Brief:
Could you reproduce every entry as it stands, leaving the pictures behind?
--------
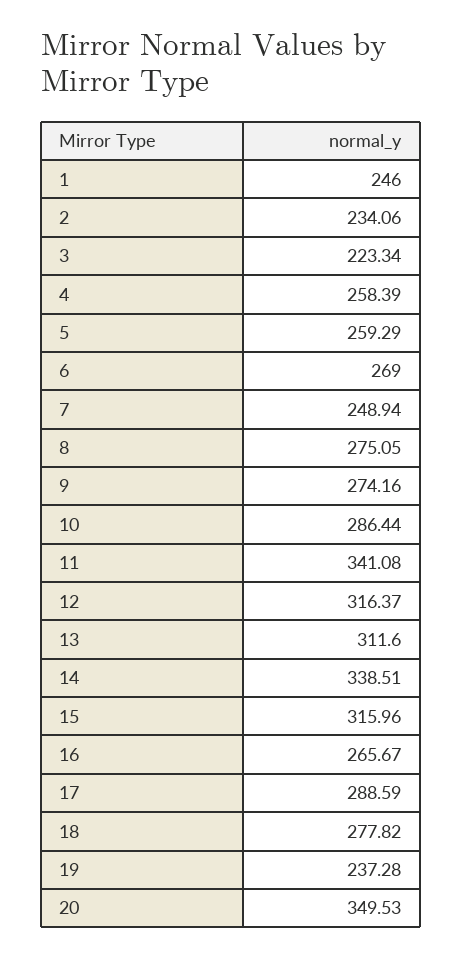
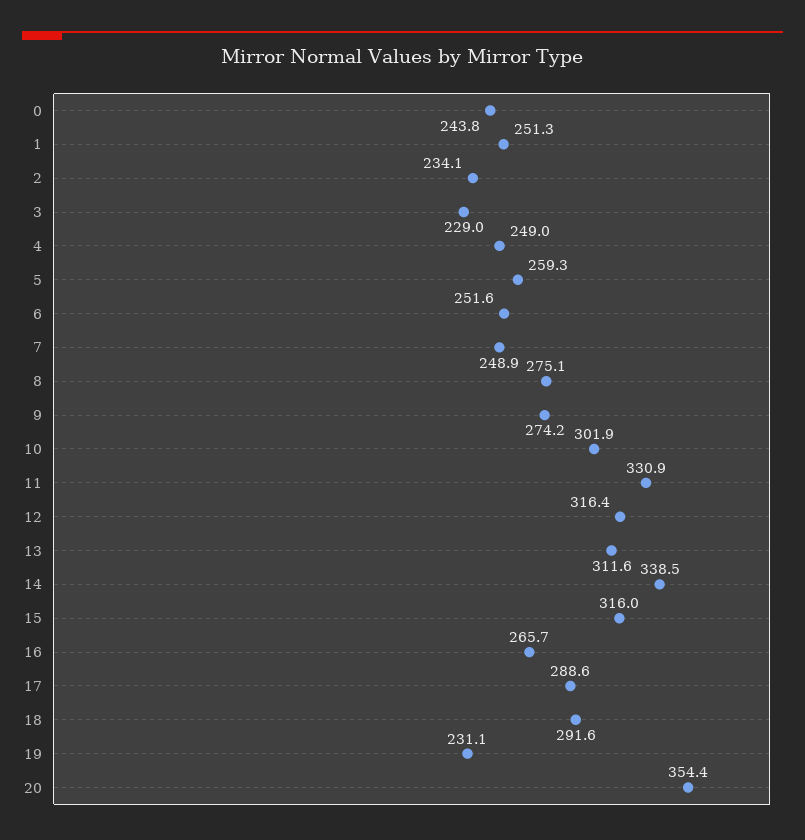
  {
-   "1": 246,
+   "1": 251.3,
    "2": 234.06,
-   "3": 223.34,
+   "3": 229,
-   "4": 258.39,
+   "4": 249,
    "5": 259.29,
-   "6": 269,
+   "6": 251.6,
    "7": 248.94,
    "8": 275.05,
    "9": 274.16,
-   "10": 286.44,
+   "10": 301.9,
-   "11": 341.08,
+   "11": 330.9,
    "12": 316.37,
    "13": 311.6,
    "14": 338.51,
    "15": 315.96,
    "16": 265.67,
    "17": 288.59,
-   "18": 277.82,
+   "18": 291.6,
-   "19": 237.28,
+   "19": 231.1,
-   "20": 349.53
+   "20": 354.4,
+   "0": 243.8
  }

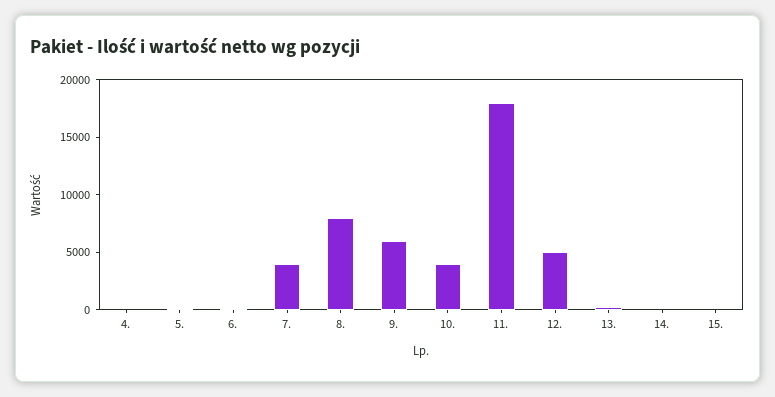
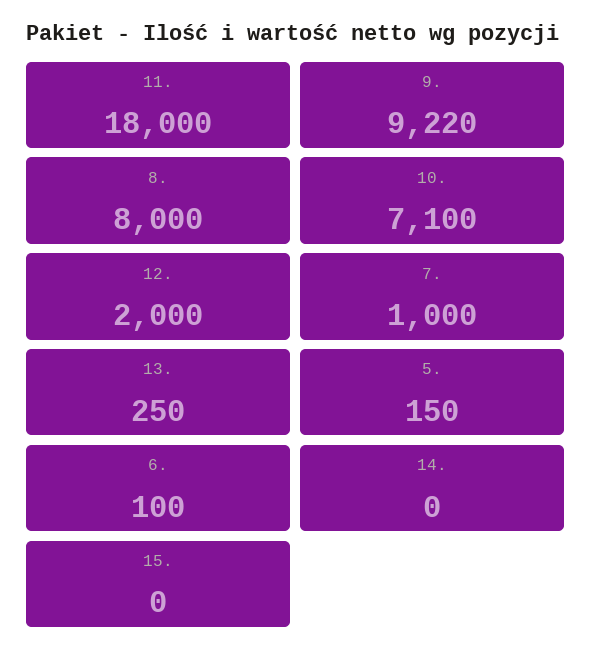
  {
-   "4.": 0,
    "5.": 150,
    "6.": 100,
-   "7.": 4000,
+   "7.": 1000,
    "8.": 8000,
-   "9.": 6000,
+   "9.": 9220,
-   "10.": 4000,
+   "10.": 7100,
    "11.": 18000,
-   "12.": 5000,
+   "12.": 2000,
    "13.": 250,
    "14.": 0,
    "15.": 0
  }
--------
Response box:
  {
-   "1": 246,
+   "1": 251.3,
    "2": 234.06,
-   "3": 223.34,
+   "3": 229,
-   "4": 258.39,
+   "4": 249,
    "5": 259.29,
-   "6": 269,
+   "6": 251.6,
    "7": 248.94,
    "8": 275.05,
    "9": 274.16,
-   "10": 286.44,
+   "10": 301.9,
-   "11": 341.08,
+   "11": 330.9,
    "12": 316.37,
    "13": 311.6,
    "14": 338.51,
    "15": 315.96,
    "16": 265.67,
    "17": 288.59,
-   "18": 277.82,
+   "18": 291.6,
-   "19": 237.28,
+   "19": 231.1,
-   "20": 349.53
+   "20": 354.4,
+   "0": 243.8
  }

  {
-   "4.": 0,
    "5.": 150,
    "6.": 100,
-   "7.": 4000,
+   "7.": 1000,
    "8.": 8000,
-   "9.": 6000,
+   "9.": 9220,
-   "10.": 4000,
+   "10.": 7100,
    "11.": 18000,
-   "12.": 5000,
+   "12.": 2000,
    "13.": 250,
    "14.": 0,
    "15.": 0
  }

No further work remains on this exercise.